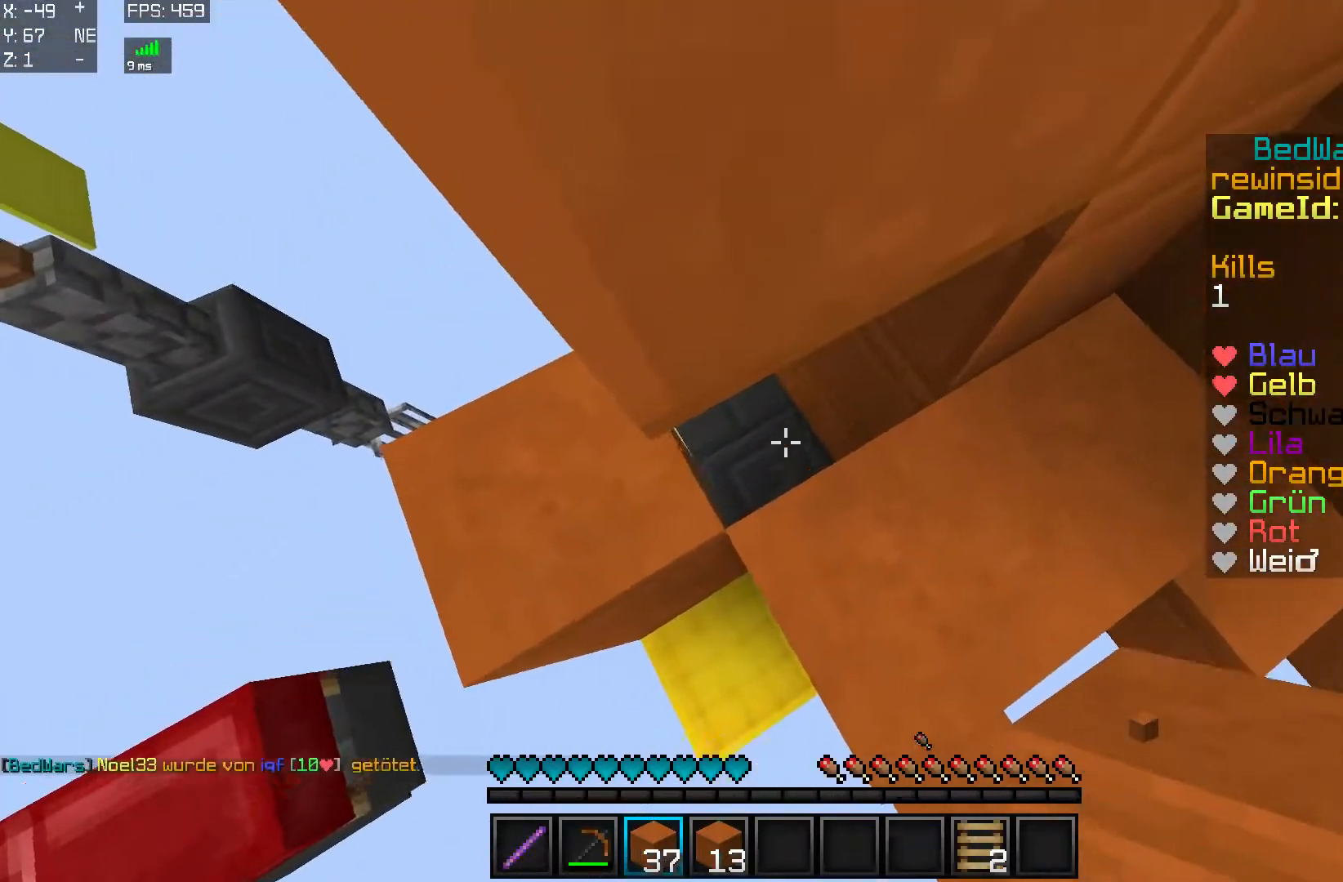
{"keys": [], "mouse": ["right"], "events": [[100, "a", "down"], [334, "a", "up"], [450, "mouse_right", "down"]]}
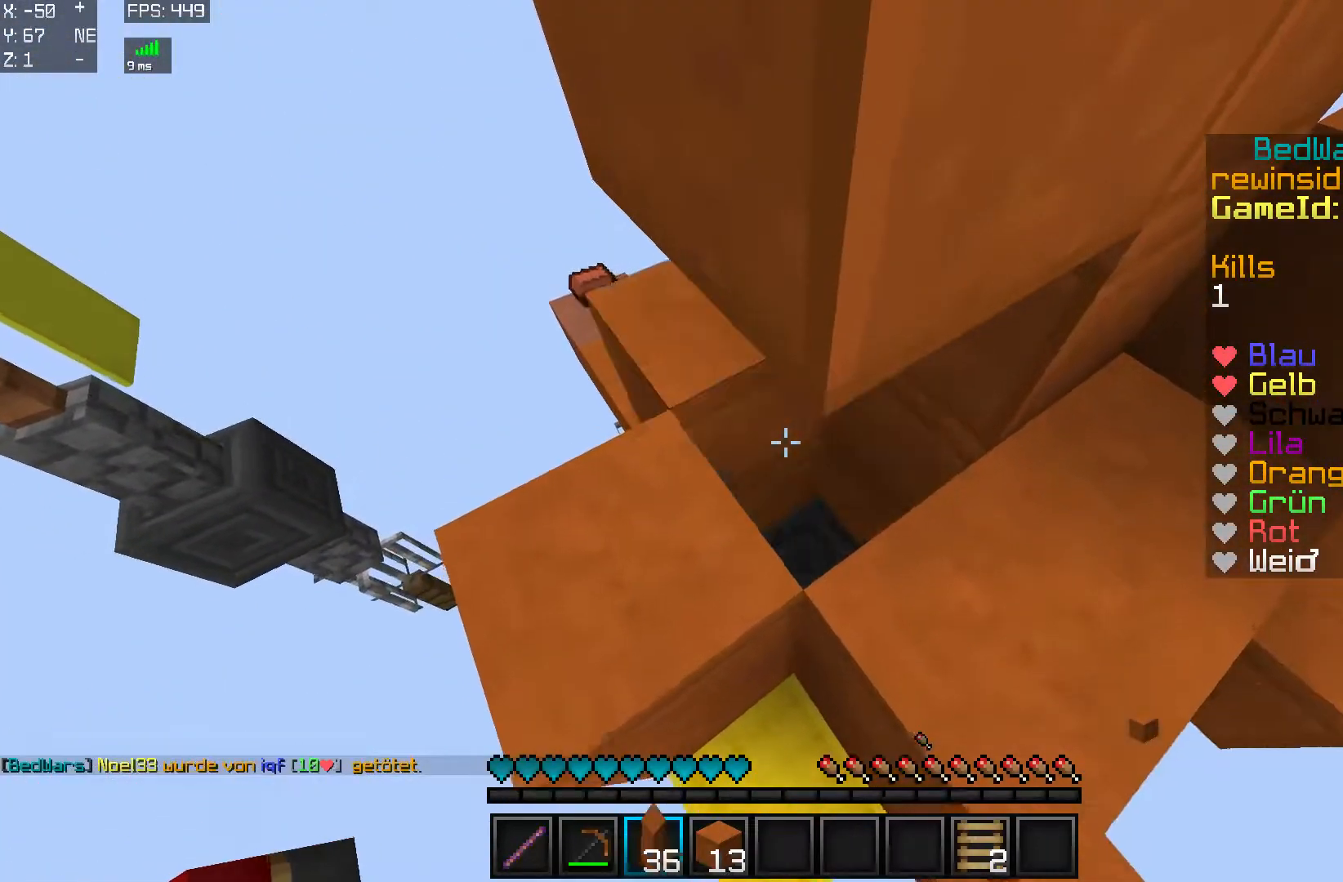
{"keys": ["d"], "mouse": []}
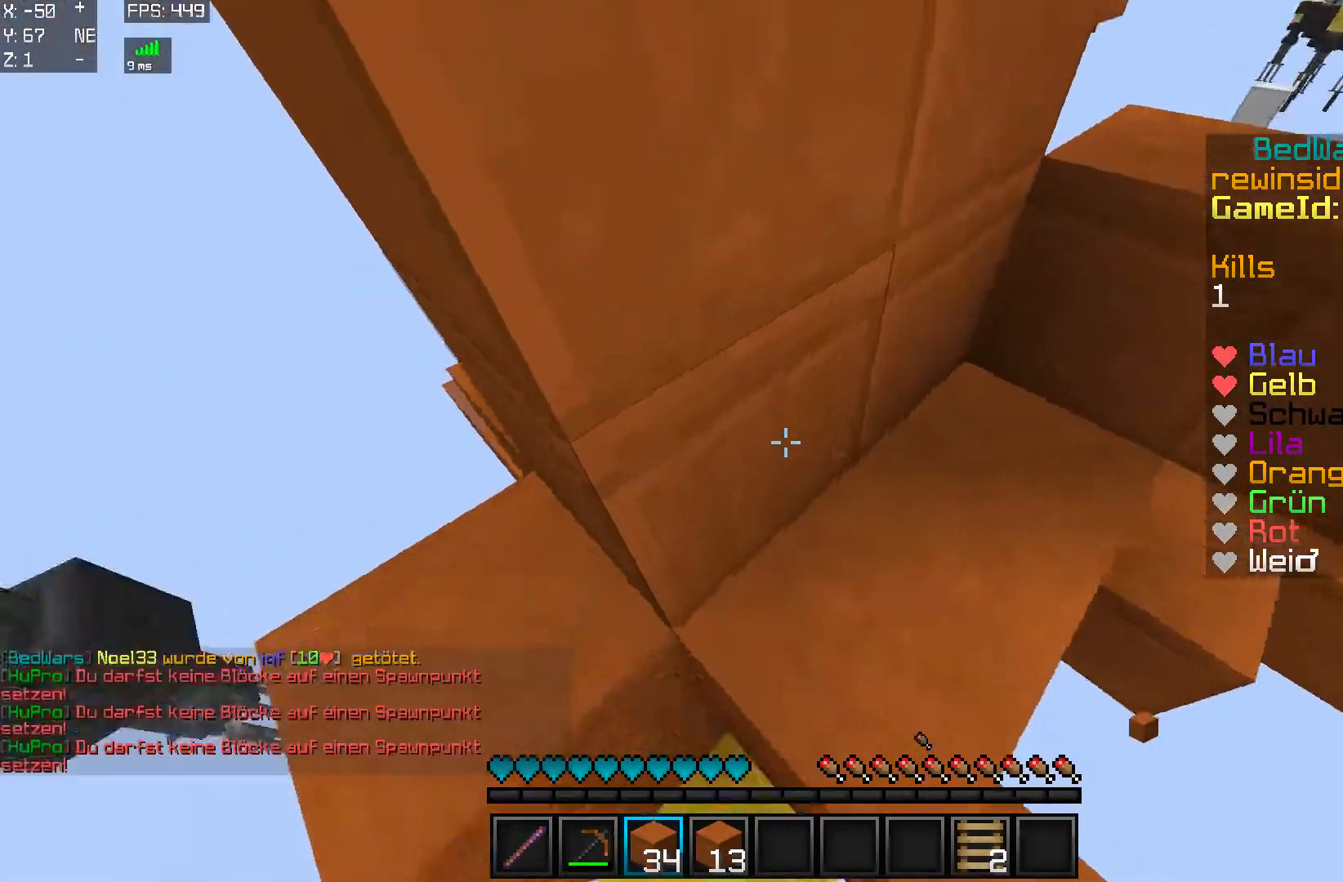
{"keys": ["a", "w"], "mouse": [], "events": [[50, "a", "down"], [50, "d", "up"], [350, "mouse_right", "down"], [350, "w", "down"], [384, "mouse_right", "up"]]}
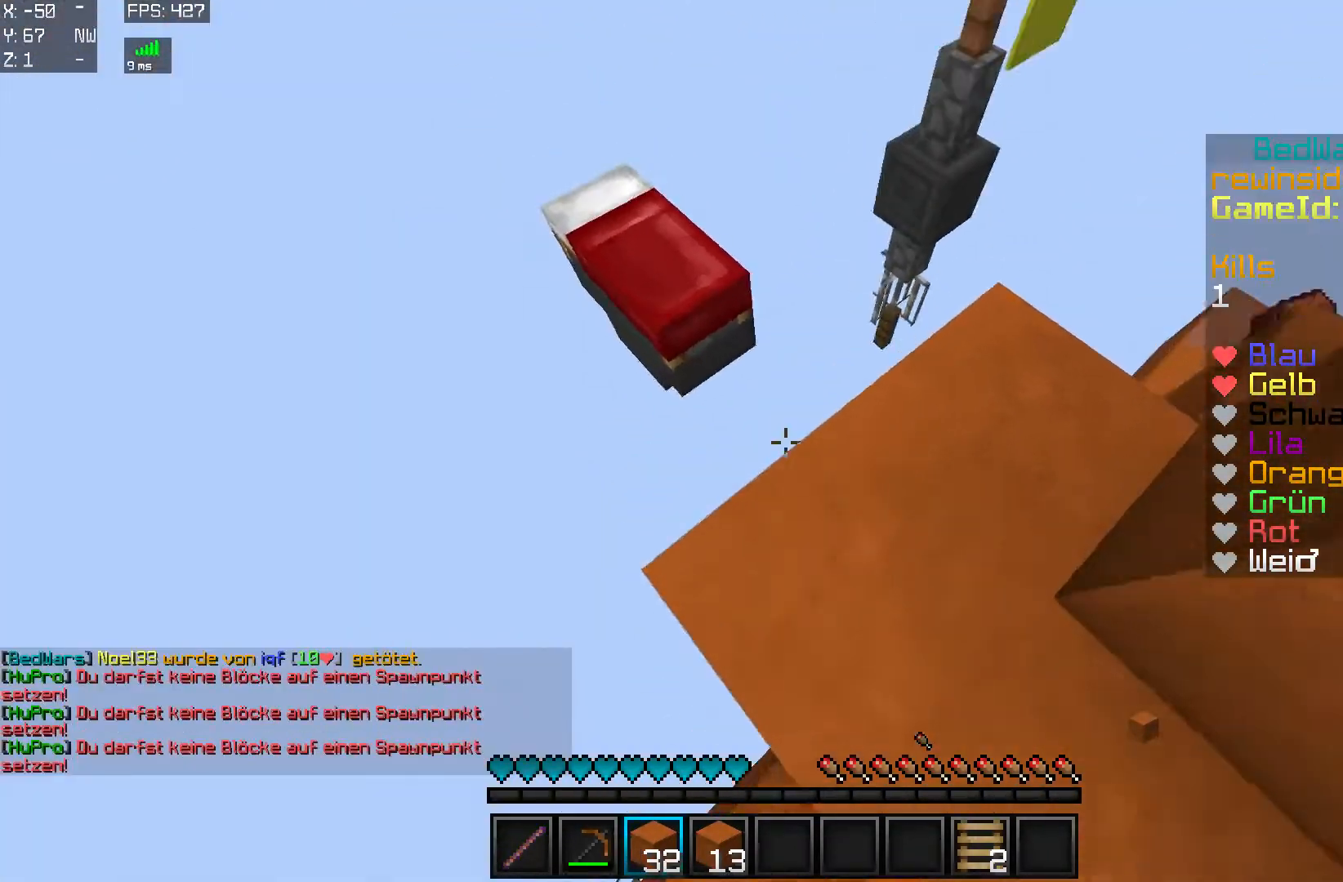
{"keys": [], "mouse": ["left"], "events": [[100, "a", "up"], [150, "mouse_left", "down"], [150, "w", "up"]]}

* WHAT THE EXERCISE ASKS:
Search the listing above for lines with the word "down", and state how many there are, nothing else.

* RESULT OF THE EXERCISE:
3